● TASK TO CARRY OUT
Your response should be a copy of each line in the listing below that includes the word "Cartoons".
INFORMATION GIVEN below:
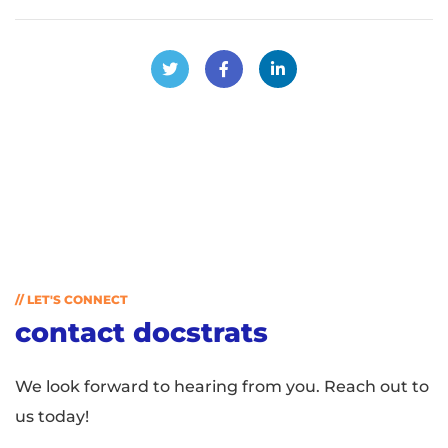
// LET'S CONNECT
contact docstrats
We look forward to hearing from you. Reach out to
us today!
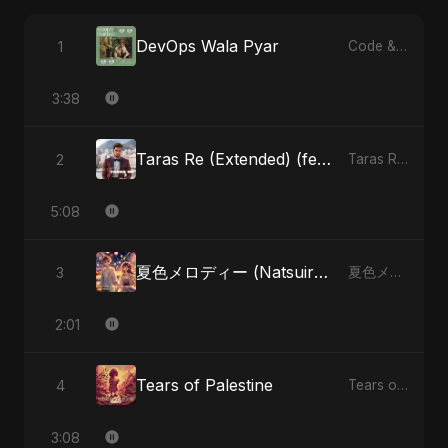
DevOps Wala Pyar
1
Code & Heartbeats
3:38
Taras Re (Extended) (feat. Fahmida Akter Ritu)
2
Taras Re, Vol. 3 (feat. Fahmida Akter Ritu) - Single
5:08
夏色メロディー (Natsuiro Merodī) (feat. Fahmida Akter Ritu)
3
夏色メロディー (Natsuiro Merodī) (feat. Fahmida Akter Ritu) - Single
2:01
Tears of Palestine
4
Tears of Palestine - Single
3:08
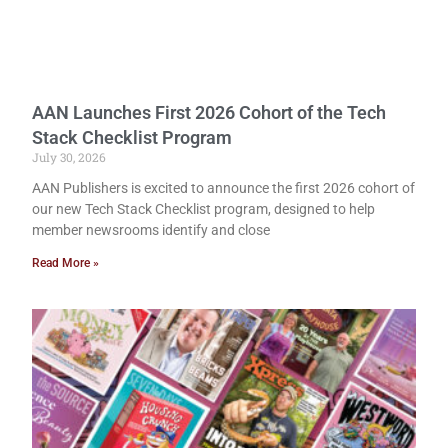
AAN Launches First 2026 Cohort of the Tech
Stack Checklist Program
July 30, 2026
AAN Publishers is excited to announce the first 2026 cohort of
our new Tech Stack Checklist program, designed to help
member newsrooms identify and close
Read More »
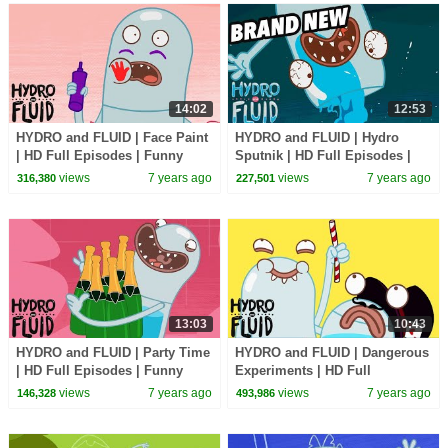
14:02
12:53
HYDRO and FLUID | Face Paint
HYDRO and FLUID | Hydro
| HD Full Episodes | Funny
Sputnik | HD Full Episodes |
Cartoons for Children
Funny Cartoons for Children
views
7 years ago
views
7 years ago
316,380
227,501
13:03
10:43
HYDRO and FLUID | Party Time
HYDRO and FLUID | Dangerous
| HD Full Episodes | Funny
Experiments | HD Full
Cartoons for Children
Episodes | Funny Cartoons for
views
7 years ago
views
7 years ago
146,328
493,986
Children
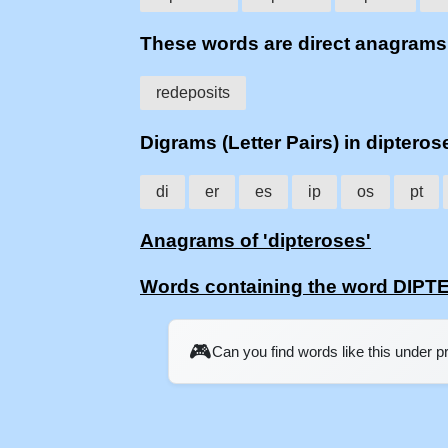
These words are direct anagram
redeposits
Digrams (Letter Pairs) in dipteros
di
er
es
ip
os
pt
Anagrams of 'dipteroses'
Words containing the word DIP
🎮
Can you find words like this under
End of INFORMATION GIVEN.
● ANSWER FOR THIS EXERCISE
Cartoons for Children
Funny Cartoons for Children
Cartoons for Children
Episodes | Funny Cartoons for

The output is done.